Data items:
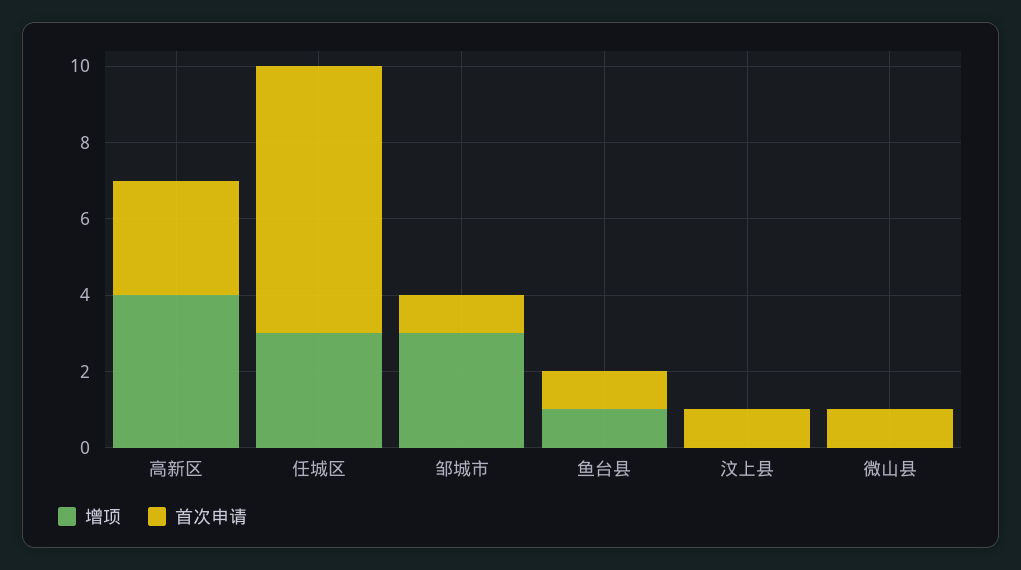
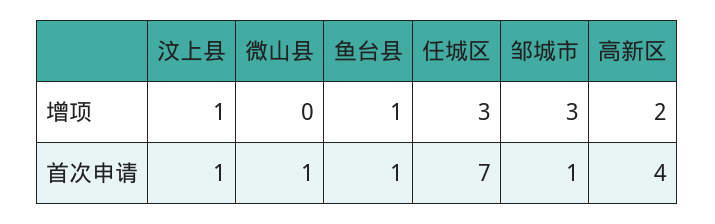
  {
    "增项": {
-     "高新区": 4,
+     "高新区": 2,
      "任城区": 3,
      "邹城市": 3,
      "鱼台县": 1,
-     "汶上县": 0,
+     "汶上县": 1,
      "微山县": 0
    },
    "首次申请": {
-     "高新区": 3,
+     "高新区": 4,
      "任城区": 7,
      "邹城市": 1,
      "鱼台县": 1,
      "汶上县": 1,
      "微山县": 1
    }
  }

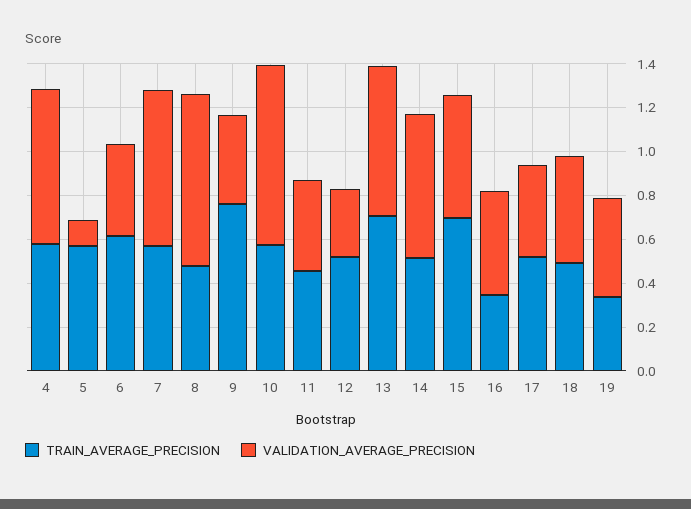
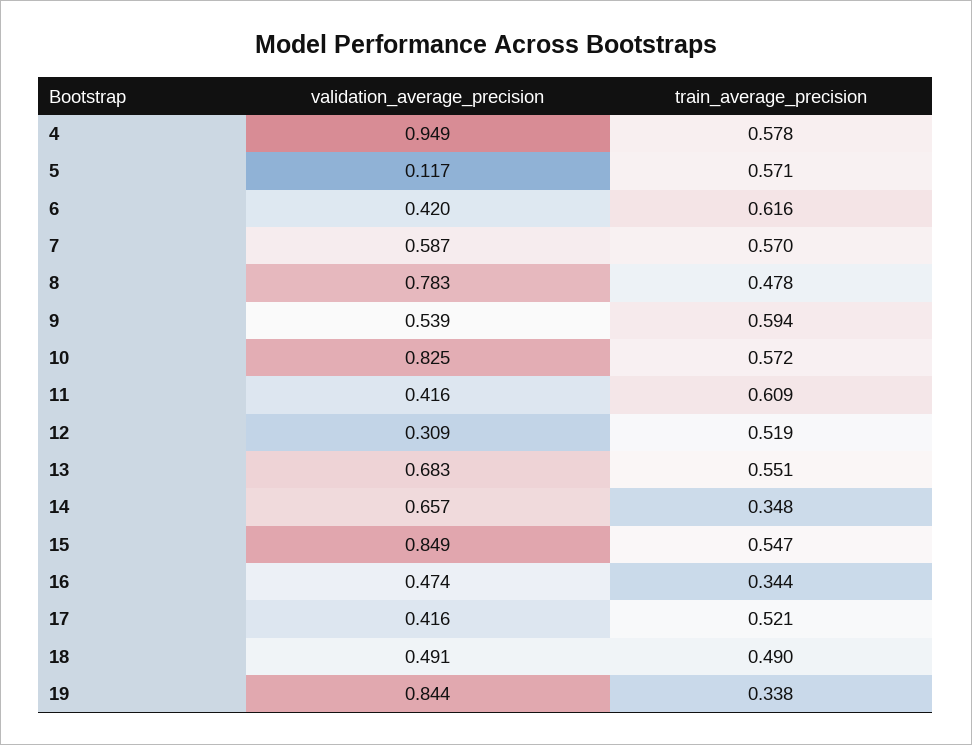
  {
    "TRAIN_AVERAGE_PRECISION": {
      "4": 0.578,
      "5": 0.571,
      "6": 0.616,
      "7": 0.57,
      "8": 0.478,
-     "9": 0.75,
+     "9": 0.594,
      "10": 0.572,
-     "11": 0.45,
+     "11": 0.609,
      "12": 0.519,
-     "13": 0.7,
+     "13": 0.551,
-     "14": 0.5,
+     "14": 0.348,
-     "15": 0.7,
+     "15": 0.547,
      "16": 0.344,
      "17": 0.521,
      "18": 0.49,
      "19": 0.338
    },
    "VALIDATION_AVERAGE_PRECISION": {
-     "4": 0.7,
+     "4": 0.949,
      "5": 0.117,
      "6": 0.42,
-     "7": 0.7,
+     "7": 0.587,
      "8": 0.783,
-     "9": 0.4,
+     "9": 0.539,
      "10": 0.825,
      "11": 0.416,
      "12": 0.309,
      "13": 0.683,
      "14": 0.657,
-     "15": 0.55,
+     "15": 0.849,
      "16": 0.474,
      "17": 0.416,
      "18": 0.491,
-     "19": 0.45
+     "19": 0.844
    }
  }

_BRIEF_
Hand back the records above exactly as they are, pictures excluded.

_EXERCISE RESULT_
  {
    "增项": {
-     "高新区": 4,
+     "高新区": 2,
      "任城区": 3,
      "邹城市": 3,
      "鱼台县": 1,
-     "汶上县": 0,
+     "汶上县": 1,
      "微山县": 0
    },
    "首次申请": {
-     "高新区": 3,
+     "高新区": 4,
      "任城区": 7,
      "邹城市": 1,
      "鱼台县": 1,
      "汶上县": 1,
      "微山县": 1
    }
  }

  {
    "TRAIN_AVERAGE_PRECISION": {
      "4": 0.578,
      "5": 0.571,
      "6": 0.616,
      "7": 0.57,
      "8": 0.478,
-     "9": 0.75,
+     "9": 0.594,
      "10": 0.572,
-     "11": 0.45,
+     "11": 0.609,
      "12": 0.519,
-     "13": 0.7,
+     "13": 0.551,
-     "14": 0.5,
+     "14": 0.348,
-     "15": 0.7,
+     "15": 0.547,
      "16": 0.344,
      "17": 0.521,
      "18": 0.49,
      "19": 0.338
    },
    "VALIDATION_AVERAGE_PRECISION": {
-     "4": 0.7,
+     "4": 0.949,
      "5": 0.117,
      "6": 0.42,
-     "7": 0.7,
+     "7": 0.587,
      "8": 0.783,
-     "9": 0.4,
+     "9": 0.539,
      "10": 0.825,
      "11": 0.416,
      "12": 0.309,
      "13": 0.683,
      "14": 0.657,
-     "15": 0.55,
+     "15": 0.849,
      "16": 0.474,
      "17": 0.416,
      "18": 0.491,
-     "19": 0.45
+     "19": 0.844
    }
  }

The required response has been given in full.